## TAREFA:
Dê continuidade à entrevista sobre a cooperação entre ABES e BID na regulação do saneamento, começando logo após a última frase apresentada.

## TRECHO DO DOCUMENTO:

··········

Irene Guimarães Altafin, PMP, Doutora em Engenharia - Recursos Hídricos e consultora

Por Sueli Melo

Em 2014, a Associação Brasileira de Engenharia Sanitária e Ambiental – ABES e o Banco Interamericano de Desenvolvimento firmaram um acordo de Cooperação Técnica, visando a regulação no setor de saneamento no Brasil. O projeto contempla o Curso EAD (Ensino a distância), que foi iniciado no último dia 27 de junho e que tem sido um sucesso de realização. Nesta entrevista, Irene Guimarães Altafin, PMP, Doutora em Engenharia – Recursos Hídricos e consultora, que idealizou o projeto, discorre sobre a importante parceria para o saneamento e para o país, dos porquês da escolha da ABES e da motivação para o convênio. Irene elenca, ainda, os desafios enfrentados ao longo deste percurso para que o projeto de realizasse. Leia a entrevista a seguir:

ABES Notícias – Como surgiu a ideia de fazer este convênio? 

Irene Guimarães Altafin  – Em setembro de 2013, o BID apoiou a ABES na realização do curso prévio ao 27º CBESA, ocorrido em Goiânia, sobre Regulação, organizado por Ester Feche, que à época coordenava a Câmara Temática sobre Regulação, da ABES. Durante o curso foi constatado que muitos conceitos sobre a regulação do Setor ainda não estavam internalizados pelos poderes concedentes e prestadores dos serviços, além da heterogeneidade e da disparidade existentes na estruturação das Agências Reguladoras no país, requeridas a partir da aprovação da Lei 11.445/07. Como ação complementar, durante o Congresso foi realizada uma pesquisa qualitativa entre os participantes, para identificar os principais entraves à criação de um ambiente regulatório dos serviços de saneamento. Dentre eles, foram identificados a falta de autonomia do regulador para exercer suas funções, o desconhecimento por parte dos prestadores de serviços sobre as funções e os mecanismos de um processo regulatório, a falta de conhecimento e experiência na teoria da regulação e a necessidade de criação de um sistema de indicadores para monitorar a eficiência do processo, entre outros.  A repercussão favorável do curso e a constatação do vazio de conhecimento existente sobre o processo regulatório dos serviços de saneamento foram os motivadores para ABES e BID construírem uma Cooperação Técnica, assinada em 2014.

ABES Notícias – Por que a escolha da ABES como parceira?

Irene Guimarães Altafin – O principal interesse do BID com a realização de uma cooperação técnica era apoiar o Brasil na construção dos alicerces de um ambiente regulatório dos serviços de saneamento. Com isso em mente, o Banco procurou um parceiro com amplo conhecimento do setor; com experiência em criação de capital humano; com capilaridade nos estados brasileiros e, principalmente, um parceiro que representasse um espaço aberto para a discussão e o diálogo entre reguladores, regulados, o poder concedente e sociedade. A escolha foi fácil: a ABES é uma das poucas organizações brasileiras que congrega todos esses requisitos para o desenvolvimento de uma cooperação técnica que é calcada em três pilares: aprofundar o conhecimento sobre o quadro atual da regulação do setor; formar capital humano, por meio do desenvolvimento de um sistema de ensino a distância e propor um sistema de indicadores que possibilite comparações, benchmarking e que promova a qualidade da regulação.

··········

## DADOS FORNECIDOS:
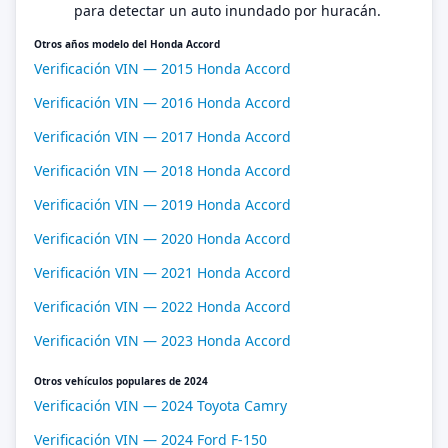
para detectar un auto inundado por huracán.
Otros años modelo del Honda Accord
Verificación VIN — 2015 Honda Accord
Verificación VIN — 2016 Honda Accord
Verificación VIN — 2017 Honda Accord
Verificación VIN — 2018 Honda Accord
Verificación VIN — 2019 Honda Accord
Verificación VIN — 2020 Honda Accord
Verificación VIN — 2021 Honda Accord
Verificación VIN — 2022 Honda Accord
Verificación VIN — 2023 Honda Accord
Otros vehículos populares de 2024
Verificación VIN — 2024 Toyota Camry
Verificación VIN — 2024 Ford F-150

··········

## RESPOSTA ESCRITA:
ABES Notícias – Algumas regiões do Brasil enfrentaram uma crise hídrica sem precedentes, entre 2014 e 2015. Como a qualificação dos profissionais em relação à regulação dos serviços de saneamento pode ajudar nesse cenário?

Irene Guimarães Altafin – Os eventos de escassez hídrica ocorridos na Região Sudeste desde 2012 alteraram a percepção da população de que o Brasil é a de um país com “abundância de água”. No imaginário geral, a exceção do semiárido, o brasileiro se sentia abençoado por viver em um país com excesso de água e apenas recentemente incorporou a noção da distribuição desigual existente no País e da ocorrência de períodos de escassez hídrica em regiões consideradas com baixas probabilidades de insuficiência de água. Isso trouxe uma maior consciência à população sobre a importância de usar a água de maneira racional e aos prestadores de serviços sobre a importância do planejamento como ferramenta básica para uma prestação dos serviços eficiente. Vivemos em um país que não superou o desafio de prover os serviços de água e de saneamento a toda população e que concomitantemente precisa enfrentar os efeitos das mudanças do clima na disponibilidade hídrica. Nesse cenário, o papel da regulação dos serviços é essencial no estabelecimento de parâmetros para uma melhor gestão dos serviços, na busca de tecnologias poupadores de água e de reuso, na busca da eficiência do gasto e, na promoção do controle social com o envolvimento da sociedade não só no acompanhamento dos serviços, mas também como partícipe na proposta de usar a água de maneira racional.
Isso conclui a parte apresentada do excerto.